● Job a
In the rows below, start at the line containing "Big Ride Challenge" and stop after the line containing "Your Satisfaction is always 100% Guaranteed". Turn that stretch into a JSON list of strings with one string per line, skipping blank lines and leaving out the picture lines.

● Provided text
□ □ □ □

[PATCH 12/12] drm/amdgpu: enable foreign DMA-buf objects

Tue Jul 4 16:39:48 UTC 2017

Am 04.07.2017 um 17:56 schrieb Felix Kuehling:
> On 17-07-04 03:32 AM, Christian König wrote:
>> Am 03.07.2017 um 23:11 schrieb Felix Kuehling:
>>> +
>>> +    list_add(&gobj->list, &bo->gem_objects);
>>> +    gobj->bo = amdgpu_bo_ref(bo);
>>> +    bo->flags |= AMDGPU_GEM_CREATE_CPU_ACCESS_REQUIRED;
>> It's a bit more tricker than that. IIRC my original patch limited the
>> BO to GTT space as well.
> I dug out your original patch for reference (attached), which was
> originally applied on a 4.1-based KFD staging branch. Your original
> patch series also included a change for VRAM VM mappings with the system
> bit (also attached). So your original intention was clearly to also
> allow VRAM P2P access. The VM patch didn't apply after some VM changes
> (probably related to the vram manager) and was later replaced by Amber's
> patch.

Ok in this case my memory fooled me.

>> VRAM peer to peer access doesn't work with most PCIe chipsets.
>>
>> At bare minimum we need to put this behind a config option or add a
>> white list for the chipset or only enable it if
>> "pci=pcie_bus_peer2peer" is set or something like this.
> Well we're using it without any special pci= flags.
> pci=pcie_bus_peer2peer can reduce performance, so we should not require
> it if it's not needed on all systems.

□ □ □ □

● Job b
Reproduce the amdgpu patch thread above word for word, in full.

● Page images and the text read from them
□ □ □ □

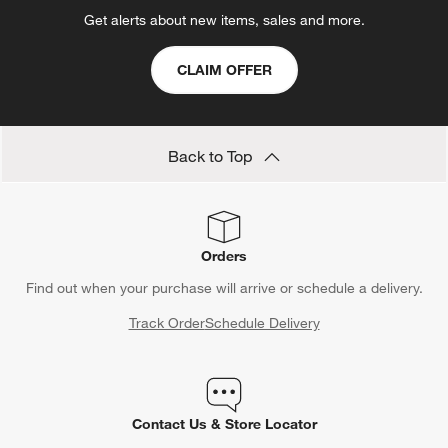
Get alerts about new items, sales and more.
CLAIM OFFER
Back to Top
Orders
Find out when your purchase will arrive or schedule a delivery.
Track Order
Schedule Delivery
Contact Us & Store Locator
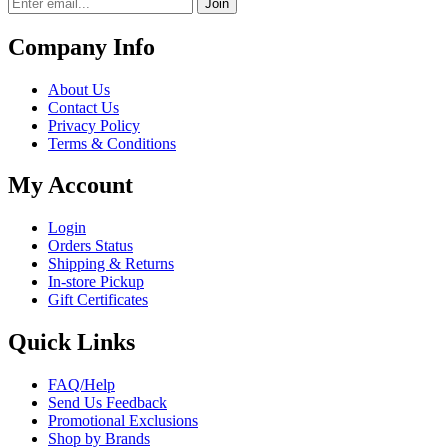
Join
Company Info
About Us
Contact Us
Privacy Policy
Terms & Conditions
My Account
Login
Orders Status
Shipping & Returns
In-store Pickup
Gift Certificates
Quick Links
FAQ/Help
Send Us Feedback
Promotional Exclusions
Shop by Brands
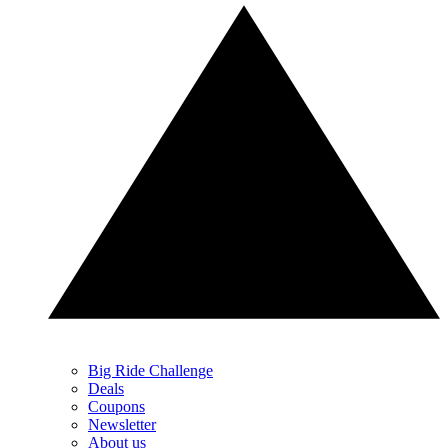
Big Ride Challenge
Deals
Coupons
Newsletter
About us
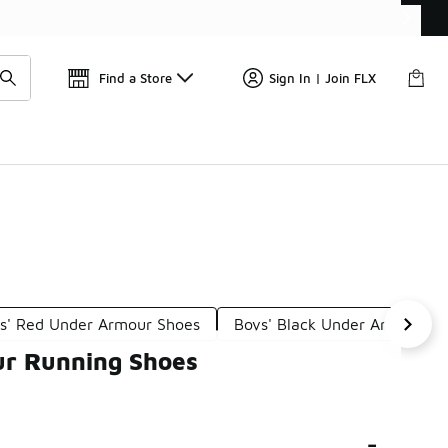
Get 
🛍️ Buy Online, Pick-Up In Store 🚗
Find a Store
Sign In | Join FLX
s' Red Under Armour Shoes
Boys' Black Under Armour S
ur Running Shoes
-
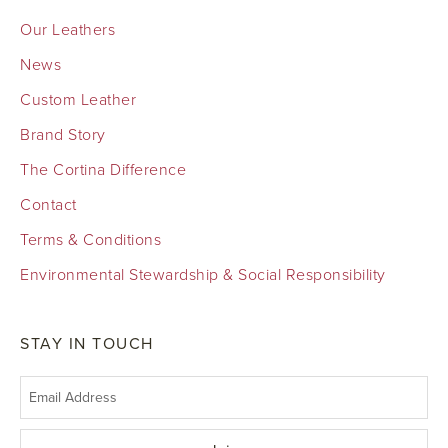
Our Leathers
News
Custom Leather
Brand Story
The Cortina Difference
Contact
Terms & Conditions
Environmental Stewardship & Social Responsibility
STAY IN TOUCH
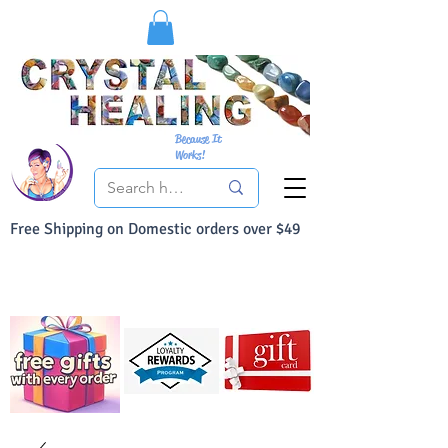
Because It
Works!
Free Shipping on Domestic orders over $49
You Can Buy With Confidence
Your Satisfaction is always 100% Guaranteed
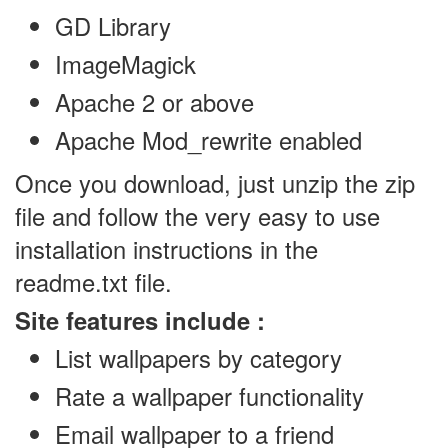
GD Library
ImageMagick
Apache 2 or above
Apache Mod_rewrite enabled
Once you download, just unzip the zip
file and follow the very easy to use
installation instructions in the
readme.txt file.
Site features include :
List wallpapers by category
Rate a wallpaper functionality
Email wallpaper to a friend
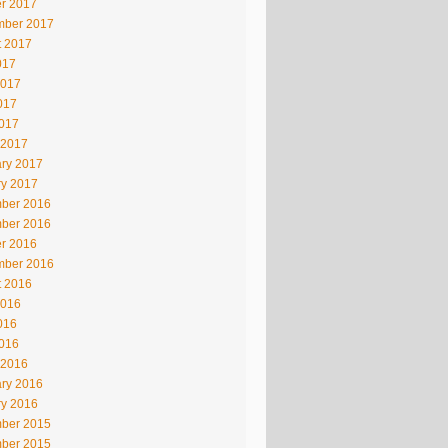
r 2017
mber 2017
t 2017
017
2017
017
2017
 2017
ry 2017
ry 2017
ber 2016
ber 2016
r 2016
mber 2016
t 2016
2016
016
2016
 2016
ry 2016
ry 2016
ber 2015
ber 2015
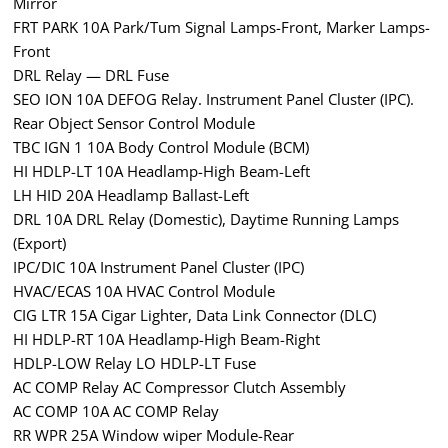
Mirror
FRT PARK 10A Park/Tum Signal Lamps-Front, Marker Lamps-
Front
DRL Relay — DRL Fuse
SEO ION 10A DEFOG Relay. Instrument Panel Cluster (IPC).
Rear Object Sensor Control Module
TBC IGN 1 10A Body Control Module (BCM)
HI HDLP-LT 10A Headlamp-High Beam-Left
LH HID 20A Headlamp Ballast-Left
DRL 10A DRL Relay (Domestic), Daytime Running Lamps
(Export)
IPC/DIC 10A Instrument Panel Cluster (IPC)
HVAC/ECAS 10A HVAC Control Module
CIG LTR 15A Cigar Lighter, Data Link Connector (DLC)
HI HDLP-RT 10A Headlamp-High Beam-Right
HDLP-LOW Relay LO HDLP-LT Fuse
AC COMP Relay AC Compressor Clutch Assembly
AC COMP 10A AC COMP Relay
RR WPR 25A Window wiper Module-Rear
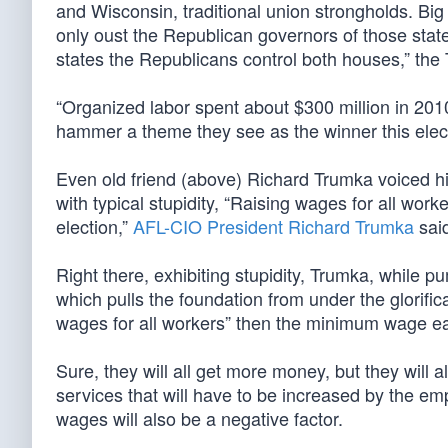
and Wisconsin, traditional union strongholds. Big 
only oust the Republican governors of those states,
states the Republicans control both houses,” the
“Organized labor spent about $300 million in 2010
hammer a theme they see as the winner this elec
Even old friend (above) Richard Trumka voiced his
with typical stupidity, “Raising wages for all worke
election,”
AFL-CIO President Richard Trumka
said
Right there, exhibiting stupidity, Trumka, while 
which pulls the foundation from under the glorifi
wages for all workers” then the minimum wage earn
Sure, they will all get more money, but they will a
services that will have to be increased by the em
wages will also be a negative factor.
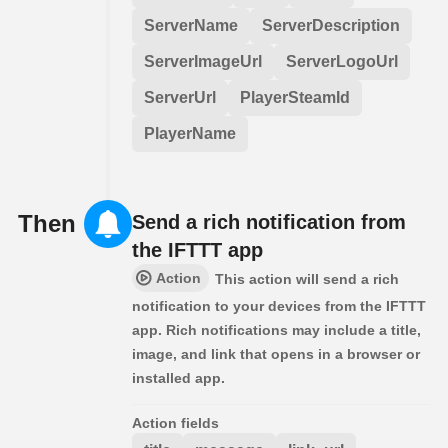
ServerName
ServerDescription
ServerImageUrl
ServerLogoUrl
ServerUrl
PlayerSteamId
PlayerName
Then
Send a rich notification from
the IFTTT app
Action
This action will send a rich
notification to your devices from the IFTTT
app. Rich notifications may include a title,
image, and link that opens in a browser or
installed app.
Action fields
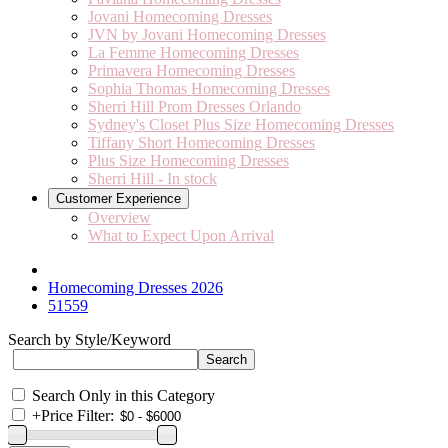
Jovani Homecoming Dresses
JVN by Jovani Homecoming Dresses
La Femme Homecoming Dresses
Primavera Homecoming Dresses
Sophia Thomas Homecoming Dresses
Sherri Hill Prom Dresses Orlando
Sydney's Closet Plus Size Homecoming Dresses
Tiffany Short Homecoming Dresses
Plus Size Homecoming Dresses
Sherri Hill - In stock
Customer Experience
Overview
What to Expect Upon Arrival
Homecoming Dresses 2026
51559
Search by Style/Keyword
Search Only in this Category
+
Price Filter:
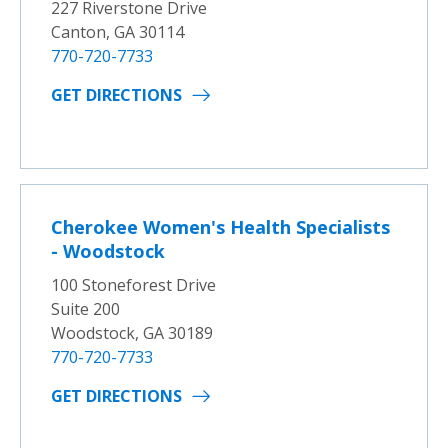
227 Riverstone Drive
Canton, GA 30114
770-720-7733
GET DIRECTIONS
Cherokee Women's Health Specialists
- Woodstock
100 Stoneforest Drive
Suite 200
Woodstock, GA 30189
770-720-7733
GET DIRECTIONS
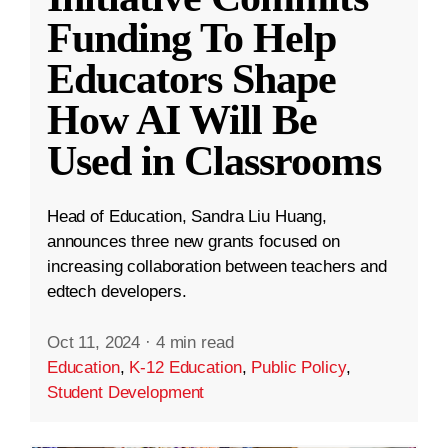
Funding To Help
Educators Shape
How AI Will Be
Used in Classrooms
Head of Education, Sandra Liu Huang,
announces three new grants focused on
increasing collaboration between teachers and
edtech developers.
Oct 11, 2024
·
4 min read
Education
,
K-12 Education
,
Public Policy
,
Student Development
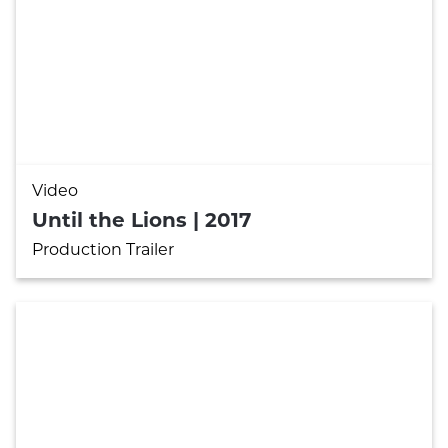

Video
Until the Lions | 2017
Production Trailer

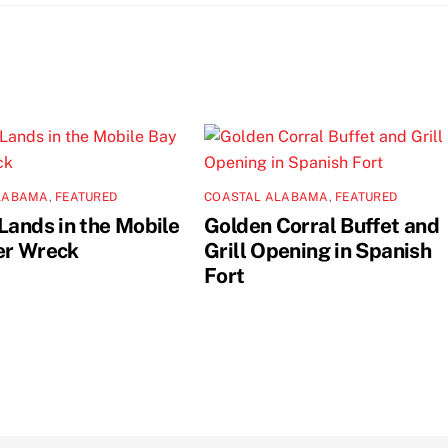
LABAMA
,
FEATURED
COASTAL ALABAMA
,
FEATURED
Lands in the Mobile
Golden Corral Buffet and
er Wreck
Grill Opening in Spanish
Fort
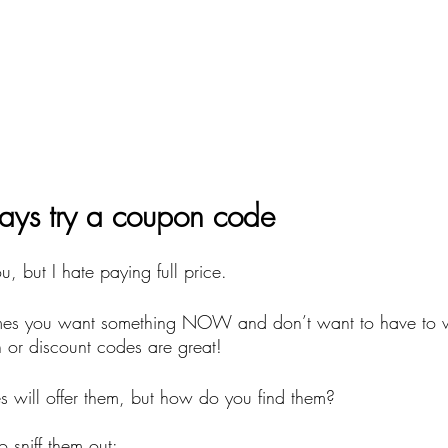
ays try a coupon code
, but I hate paying full price.
imes you want something NOW and don’t want to have to wa
or discount codes are great!
 will offer them, but how do you find them? 
o sniff them out:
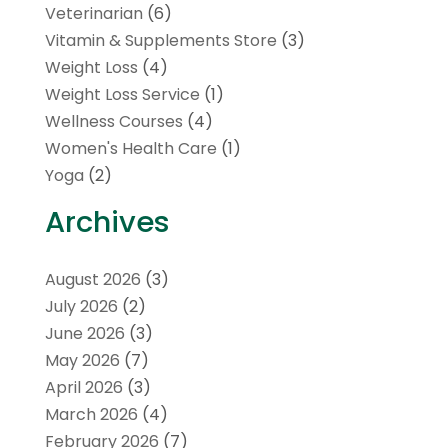
Veterinarian
(6)
Vitamin & Supplements Store
(3)
Weight Loss
(4)
Weight Loss Service
(1)
Wellness Courses
(4)
Women's Health Care
(1)
Yoga
(2)
Archives
August 2026
(3)
July 2026
(2)
June 2026
(3)
May 2026
(7)
April 2026
(3)
March 2026
(4)
February 2026
(7)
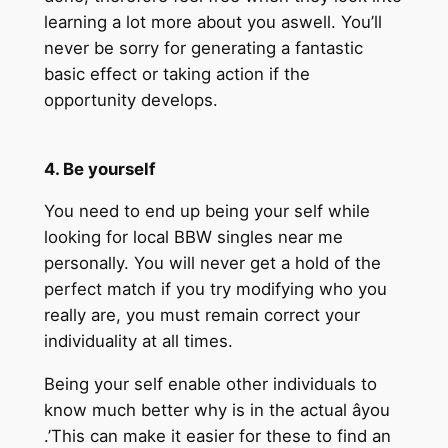
learning a lot more about you aswell. You’ll
never be sorry for generating a fantastic
basic effect or taking action if the
opportunity develops.
4. Be yourself
You need to end up being your self while
looking for local BBW singles near me
personally. You will never get a hold of the
perfect match if you try modifying who you
really are, you must remain correct your
individuality at all times.
Being your self enable other individuals to
know much better why is in the actual âyou
.’This can make it easier for these to find an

□ □ □ □

● Answer space a
[
  "Big Ride Challenge",
  "Deals",
  "Coupons",
  "Newsletter",
  "About us",
  "Get ",
  "🛍️ Buy Online, Pick-Up In Store 🚗",
  "Find a Store",
  "Sign In | Join FLX",
  "s' Red Under Armour Shoes",
  "Boys' Black Under Armour S",
  "ur Running Shoes",
  "-",
  "Our Leathers",
  "News",
  "Custom Leather",
  "Brand Story",
  "The Cortina Difference",
  "Contact",
  "Terms & Conditions",
  "Environmental Stewardship & Social Responsibility",
  "STAY IN TOUCH",
  "Because It",
  "Works!",
  "Free Shipping on Domestic orders over $49",
  "You Can Buy With Confidence",
  "Your Satisfaction is always 100% Guaranteed"
]

● Answer space b
[PATCH 12/12] drm/amdgpu: enable foreign DMA-buf objects

Tue Jul 4 16:39:48 UTC 2017

Am 04.07.2017 um 17:56 schrieb Felix Kuehling:
> On 17-07-04 03:32 AM, Christian König wrote:
>> Am 03.07.2017 um 23:11 schrieb Felix Kuehling:
>>> +
>>> +    list_add(&gobj->list, &bo->gem_objects);
>>> +    gobj->bo = amdgpu_bo_ref(bo);
>>> +    bo->flags |= AMDGPU_GEM_CREATE_CPU_ACCESS_REQUIRED;
>> It's a bit more tricker than that. IIRC my original patch limited the
>> BO to GTT space as well.
> I dug out your original patch for reference (attached), which was
> originally applied on a 4.1-based KFD staging branch. Your original
> patch series also included a change for VRAM VM mappings with the system
> bit (also attached). So your original intention was clearly to also
> allow VRAM P2P access. The VM patch didn't apply after some VM changes
> (probably related to the vram manager) and was later replaced by Amber's
> patch.

Ok in this case my memory fooled me.

>> VRAM peer to peer access doesn't work with most PCIe chipsets.
>>
>> At bare minimum we need to put this behind a config option or add a
>> white list for the chipset or only enable it if
>> "pci=pcie_bus_peer2peer" is set or something like this.
> Well we're using it without any special pci= flags.
> pci=pcie_bus_peer2peer can reduce performance, so we should not require
> it if it's not needed on all systems.